The massive core stage, which arrived by barge from Mississippi, is the backbone of the Space Launch System, NASA’s deep space rocket built for human space travel. Built by Boeing, the core stage is over 200 feet long and houses the flight computers and avionics as well as the fuel that powers the stage’s four engines.
The SLS is slated to launch later this year on an uncrewed test flight as part of NASA’s Artemis program to send the first woman to the moon.
As head of NASA’s Exploration Ground Systems, Bolger oversees the team that gets the rocket ready for liftoff.
“It’s our Super Bowl moment if you will. It’s our time to charge down the field and to really make this happen,” he said.
Prior to its journey to Cape Canaveral, the core stage’s four engines were put to the test at NASA’s Stennis Space Center. The first full duration test fire in January aborted early due to conservative test parameters. Engineers ran the test again in March, that time igniting the engines for the full mission duration of eight minutes.
To make up time, the manufacturers of the engines, Aerojet Rocketdyne, hustled to process the engines as quickly as possible.
“Boeing gave us a challenge of 30 days and we beat that. We had refurbishments done and ready for shipment in 29 days,” said Bill Muddle, a lead engineer on the RS-25 engine program.

→ Written task A
Repeat the passage about the Space Launch System core stage word for word, in full.
The passage about the rocket core stage and the listing that follows are unrelated.

→ Available records
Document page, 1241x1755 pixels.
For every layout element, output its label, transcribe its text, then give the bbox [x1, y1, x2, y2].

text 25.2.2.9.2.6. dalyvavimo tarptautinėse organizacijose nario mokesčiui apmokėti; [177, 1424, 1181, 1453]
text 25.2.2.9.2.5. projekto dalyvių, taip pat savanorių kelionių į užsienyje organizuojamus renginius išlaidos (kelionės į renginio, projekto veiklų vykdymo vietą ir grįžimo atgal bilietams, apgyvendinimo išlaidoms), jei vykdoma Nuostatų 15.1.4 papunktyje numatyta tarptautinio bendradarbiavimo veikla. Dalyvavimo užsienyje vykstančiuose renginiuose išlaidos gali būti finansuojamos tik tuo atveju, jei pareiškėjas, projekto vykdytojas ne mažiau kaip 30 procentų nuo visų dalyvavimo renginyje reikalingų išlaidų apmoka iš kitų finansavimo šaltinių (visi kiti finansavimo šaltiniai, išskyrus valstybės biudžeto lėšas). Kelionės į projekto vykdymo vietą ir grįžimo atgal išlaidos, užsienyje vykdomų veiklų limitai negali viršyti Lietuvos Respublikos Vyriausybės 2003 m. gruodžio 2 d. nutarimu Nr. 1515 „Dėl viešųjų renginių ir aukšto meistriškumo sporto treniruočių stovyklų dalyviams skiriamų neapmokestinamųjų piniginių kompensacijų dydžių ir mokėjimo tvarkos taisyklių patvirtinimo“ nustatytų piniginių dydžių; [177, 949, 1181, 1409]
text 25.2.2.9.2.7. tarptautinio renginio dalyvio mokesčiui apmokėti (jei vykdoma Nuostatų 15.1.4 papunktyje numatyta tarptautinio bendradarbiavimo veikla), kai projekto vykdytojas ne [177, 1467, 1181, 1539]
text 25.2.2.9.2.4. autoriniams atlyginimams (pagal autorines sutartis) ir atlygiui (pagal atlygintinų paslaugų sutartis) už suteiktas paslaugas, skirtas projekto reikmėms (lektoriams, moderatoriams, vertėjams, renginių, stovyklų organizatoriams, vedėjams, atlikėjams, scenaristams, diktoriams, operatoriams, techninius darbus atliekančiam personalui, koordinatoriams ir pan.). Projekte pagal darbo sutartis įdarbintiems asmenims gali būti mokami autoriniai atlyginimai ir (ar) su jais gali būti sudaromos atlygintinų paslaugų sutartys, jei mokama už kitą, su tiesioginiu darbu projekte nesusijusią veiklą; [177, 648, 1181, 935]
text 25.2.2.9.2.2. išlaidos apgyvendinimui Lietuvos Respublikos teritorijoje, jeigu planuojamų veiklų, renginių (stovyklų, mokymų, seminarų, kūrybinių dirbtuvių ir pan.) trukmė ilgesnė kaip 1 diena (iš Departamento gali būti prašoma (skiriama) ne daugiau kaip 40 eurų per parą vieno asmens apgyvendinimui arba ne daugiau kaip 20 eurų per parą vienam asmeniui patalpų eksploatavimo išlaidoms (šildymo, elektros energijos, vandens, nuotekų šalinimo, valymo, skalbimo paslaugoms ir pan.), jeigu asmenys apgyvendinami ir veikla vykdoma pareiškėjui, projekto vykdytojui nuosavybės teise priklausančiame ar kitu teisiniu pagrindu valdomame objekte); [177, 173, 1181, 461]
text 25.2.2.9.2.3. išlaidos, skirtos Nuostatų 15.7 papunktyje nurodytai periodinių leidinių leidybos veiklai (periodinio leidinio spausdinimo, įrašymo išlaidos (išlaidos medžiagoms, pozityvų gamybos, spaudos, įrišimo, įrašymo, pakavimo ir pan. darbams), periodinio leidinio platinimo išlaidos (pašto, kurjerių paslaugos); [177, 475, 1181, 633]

* * *

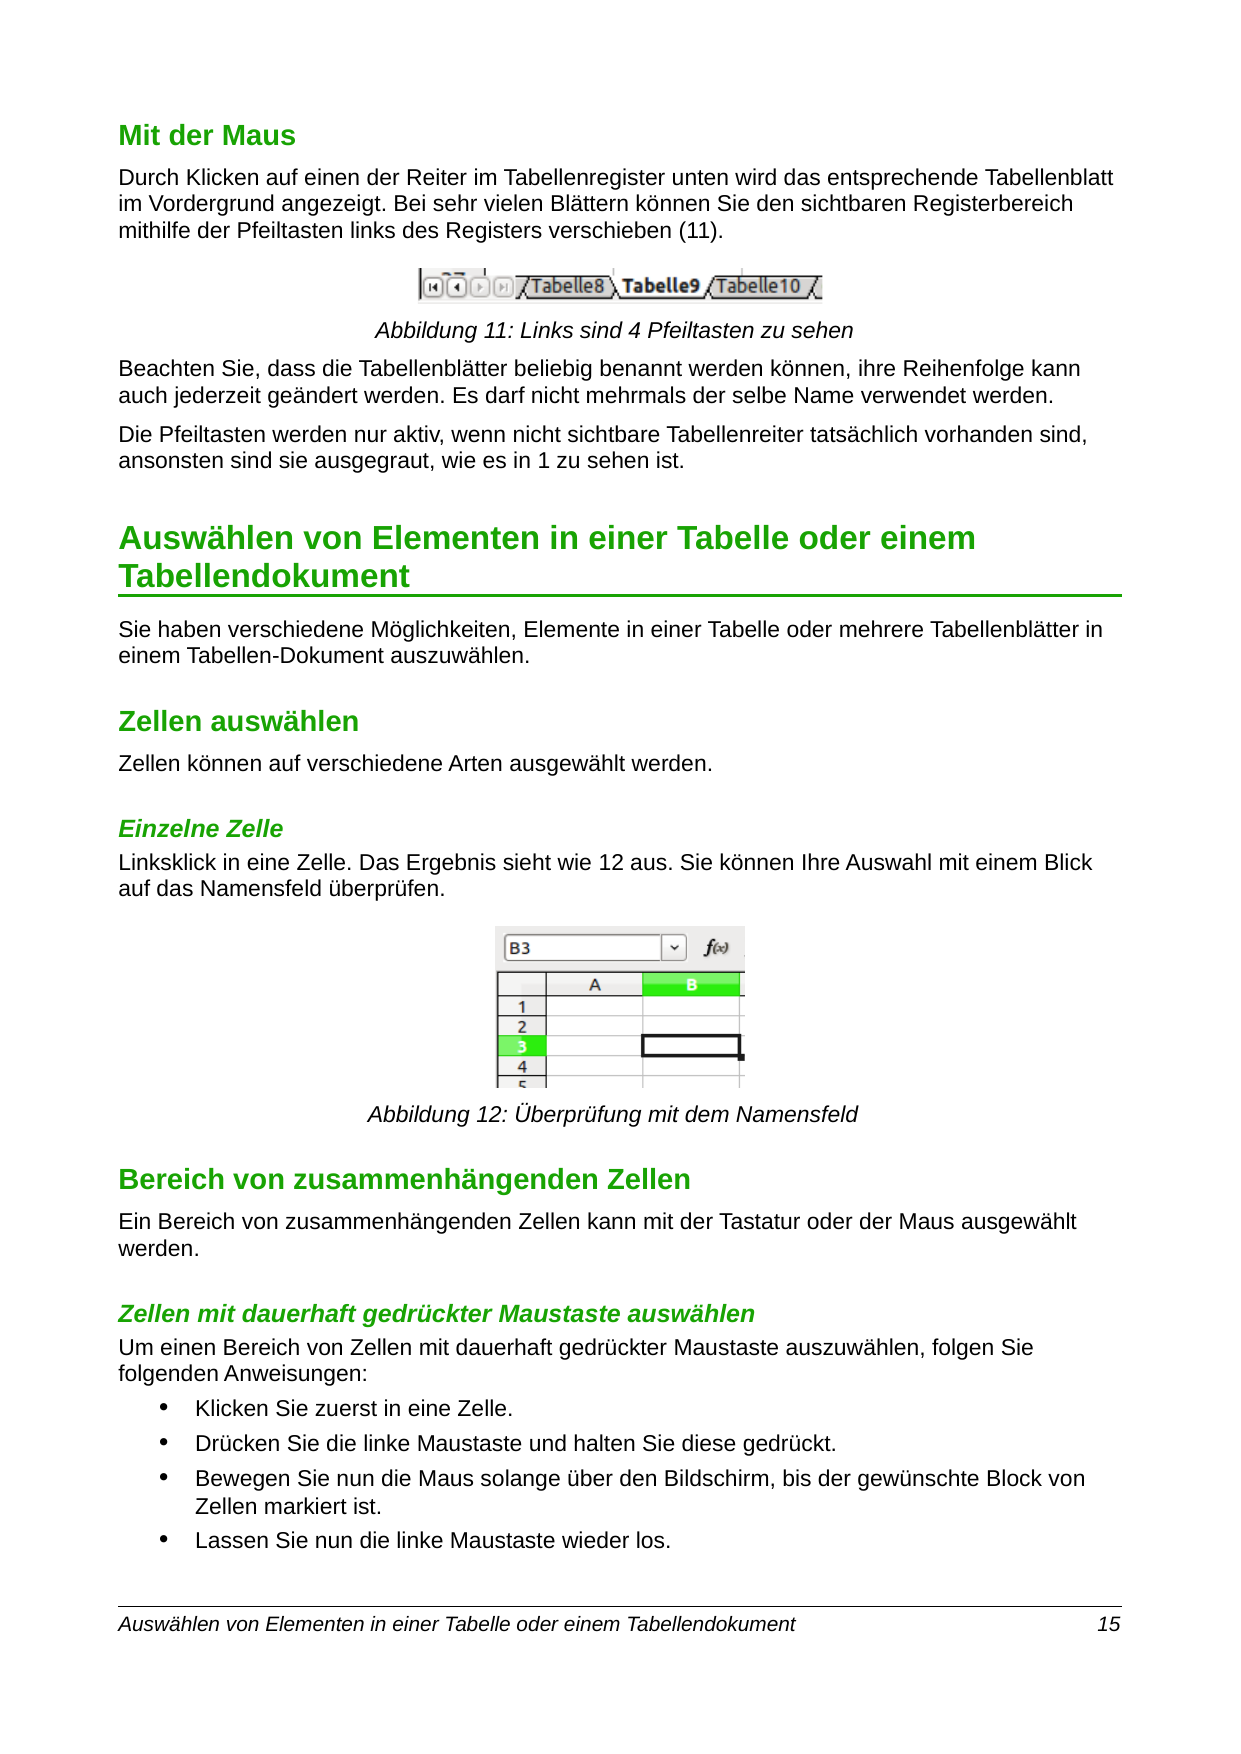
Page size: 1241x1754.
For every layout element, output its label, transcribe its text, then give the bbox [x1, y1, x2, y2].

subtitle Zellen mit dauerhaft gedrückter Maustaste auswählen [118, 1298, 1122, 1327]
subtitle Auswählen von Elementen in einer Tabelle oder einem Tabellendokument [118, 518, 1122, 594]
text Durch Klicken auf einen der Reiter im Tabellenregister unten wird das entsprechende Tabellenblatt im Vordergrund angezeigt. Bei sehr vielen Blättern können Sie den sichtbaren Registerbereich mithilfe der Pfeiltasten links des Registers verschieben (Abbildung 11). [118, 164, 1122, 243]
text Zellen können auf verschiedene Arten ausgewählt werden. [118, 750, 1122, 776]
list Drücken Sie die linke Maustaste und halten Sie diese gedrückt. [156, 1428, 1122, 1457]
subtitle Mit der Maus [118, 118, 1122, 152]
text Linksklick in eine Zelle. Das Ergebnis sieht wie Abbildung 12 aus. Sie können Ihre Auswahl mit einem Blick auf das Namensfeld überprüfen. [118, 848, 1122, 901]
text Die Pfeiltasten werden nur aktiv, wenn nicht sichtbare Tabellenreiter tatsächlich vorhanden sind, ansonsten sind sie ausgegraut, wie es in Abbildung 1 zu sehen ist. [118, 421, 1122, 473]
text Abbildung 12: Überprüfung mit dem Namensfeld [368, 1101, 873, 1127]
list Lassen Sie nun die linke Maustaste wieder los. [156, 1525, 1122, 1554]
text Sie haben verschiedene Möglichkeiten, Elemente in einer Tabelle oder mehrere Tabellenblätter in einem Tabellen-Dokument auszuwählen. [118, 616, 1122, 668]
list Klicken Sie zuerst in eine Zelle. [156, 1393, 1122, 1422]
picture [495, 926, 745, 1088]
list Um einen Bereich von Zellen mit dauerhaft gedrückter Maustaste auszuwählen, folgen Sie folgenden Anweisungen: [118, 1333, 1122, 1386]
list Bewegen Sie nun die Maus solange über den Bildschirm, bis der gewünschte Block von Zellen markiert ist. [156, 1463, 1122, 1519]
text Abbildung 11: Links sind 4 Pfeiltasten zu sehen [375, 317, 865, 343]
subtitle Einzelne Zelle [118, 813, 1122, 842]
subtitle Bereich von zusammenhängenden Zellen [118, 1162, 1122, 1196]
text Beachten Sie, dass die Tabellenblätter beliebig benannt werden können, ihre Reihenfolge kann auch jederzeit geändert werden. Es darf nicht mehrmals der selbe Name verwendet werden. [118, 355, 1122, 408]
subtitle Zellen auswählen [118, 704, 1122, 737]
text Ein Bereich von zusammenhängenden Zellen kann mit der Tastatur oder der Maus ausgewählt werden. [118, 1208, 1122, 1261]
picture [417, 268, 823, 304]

* * *

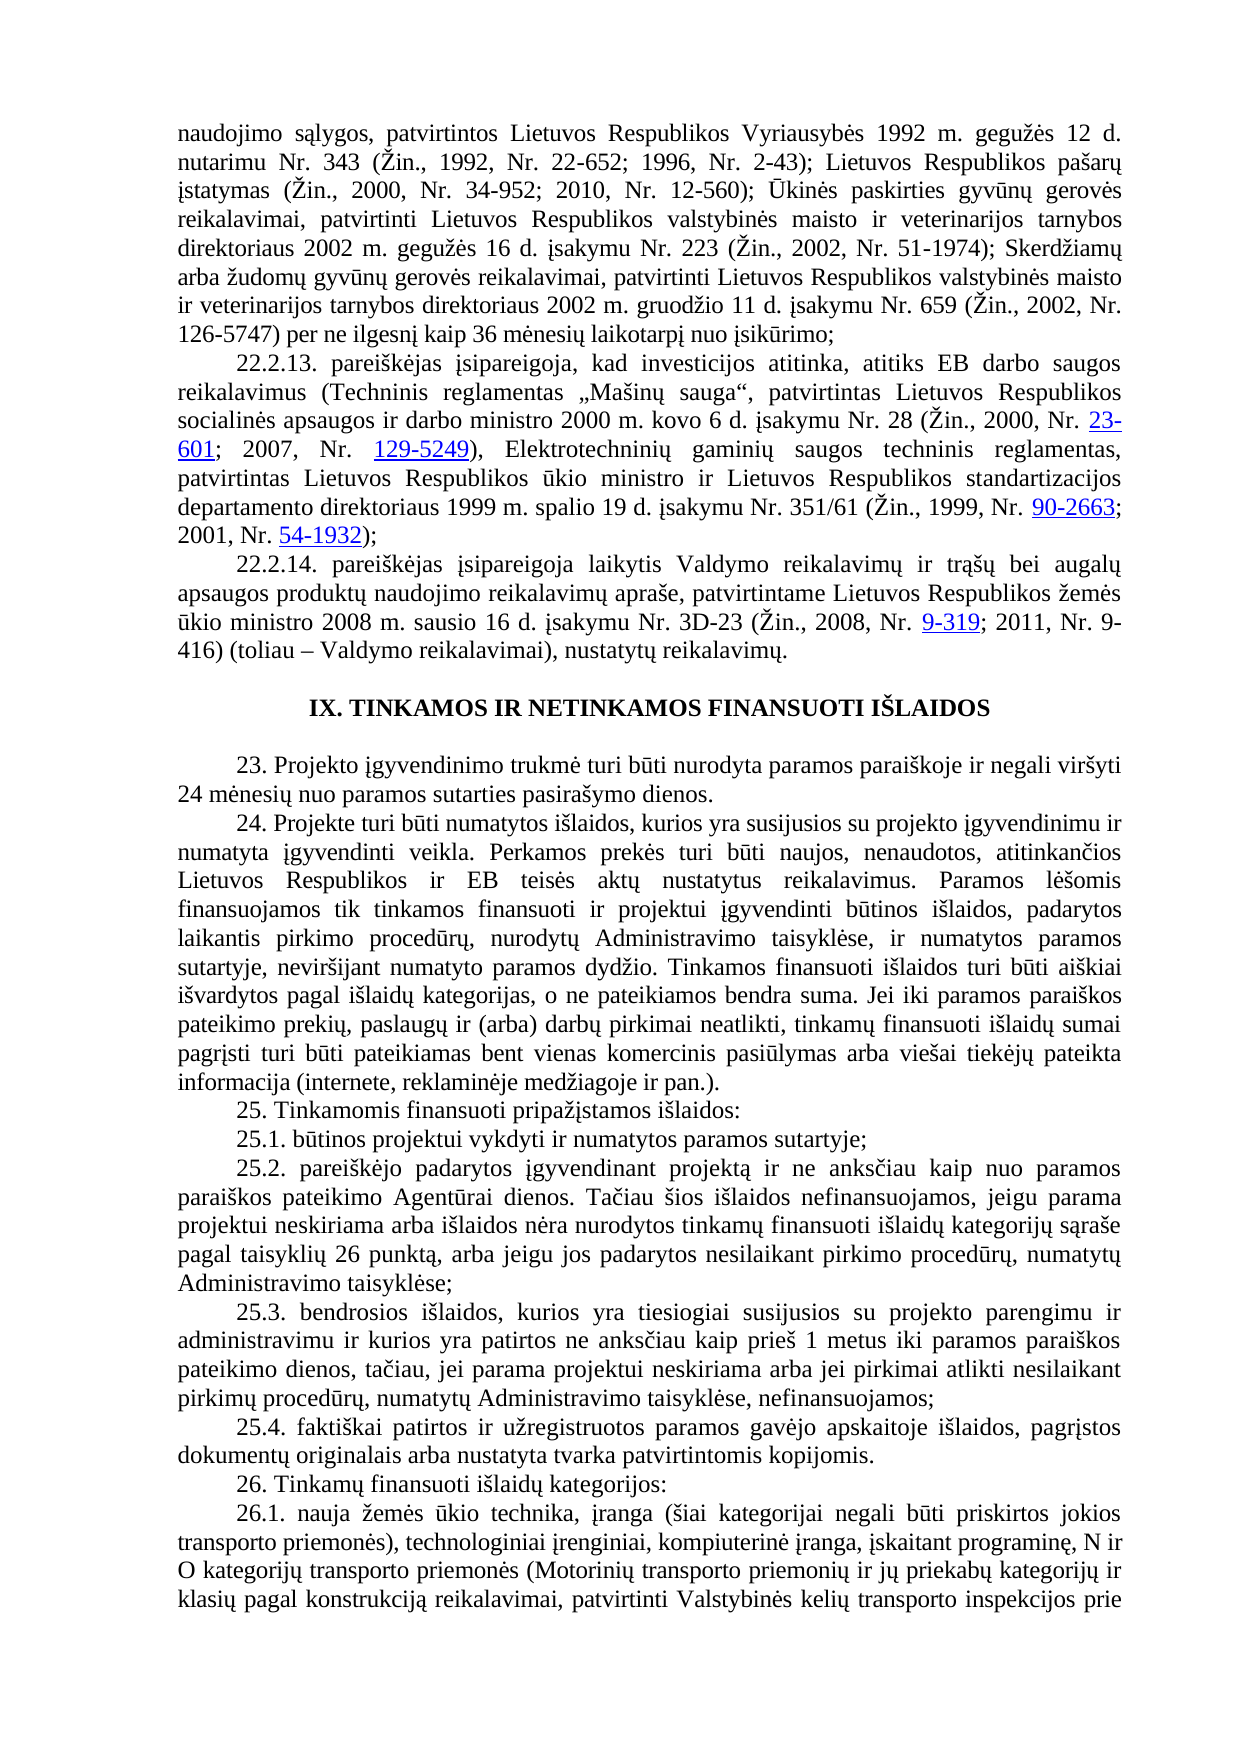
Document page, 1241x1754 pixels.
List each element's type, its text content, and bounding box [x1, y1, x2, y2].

→ Written task B
Reproduce the lines of the listing from the line with "Page size: 1241x1754." up to and including the line with "text Zellen können".

→ Task response A
The massive core stage, which arrived by barge from Mississippi, is the backbone of the Space Launch System, NASA’s deep space rocket built for human space travel. Built by Boeing, the core stage is over 200 feet long and houses the flight computers and avionics as well as the fuel that powers the stage’s four engines.
The SLS is slated to launch later this year on an uncrewed test flight as part of NASA’s Artemis program to send the first woman to the moon.
As head of NASA’s Exploration Ground Systems, Bolger oversees the team that gets the rocket ready for liftoff.
“It’s our Super Bowl moment if you will. It’s our time to charge down the field and to really make this happen,” he said.
Prior to its journey to Cape Canaveral, the core stage’s four engines were put to the test at NASA’s Stennis Space Center. The first full duration test fire in January aborted early due to conservative test parameters. Engineers ran the test again in March, that time igniting the engines for the full mission duration of eight minutes.
To make up time, the manufacturers of the engines, Aerojet Rocketdyne, hustled to process the engines as quickly as possible.
“Boeing gave us a challenge of 30 days and we beat that. We had refurbishments done and ready for shipment in 29 days,” said Bill Muddle, a lead engineer on the RS-25 engine program.

→ Task response B
Page size: 1241x1754.
For every layout element, output its label, transcribe its text, then give the bbox [x1, y1, x2, y2].

subtitle Zellen mit dauerhaft gedrückter Maustaste auswählen [118, 1298, 1122, 1327]
subtitle Auswählen von Elementen in einer Tabelle oder einem Tabellendokument [118, 518, 1122, 594]
text Durch Klicken auf einen der Reiter im Tabellenregister unten wird das entsprechende Tabellenblatt im Vordergrund angezeigt. Bei sehr vielen Blättern können Sie den sichtbaren Registerbereich mithilfe der Pfeiltasten links des Registers verschieben (Abbildung 11). [118, 164, 1122, 243]
text Zellen können auf verschiedene Arten ausgewählt werden. [118, 750, 1122, 776]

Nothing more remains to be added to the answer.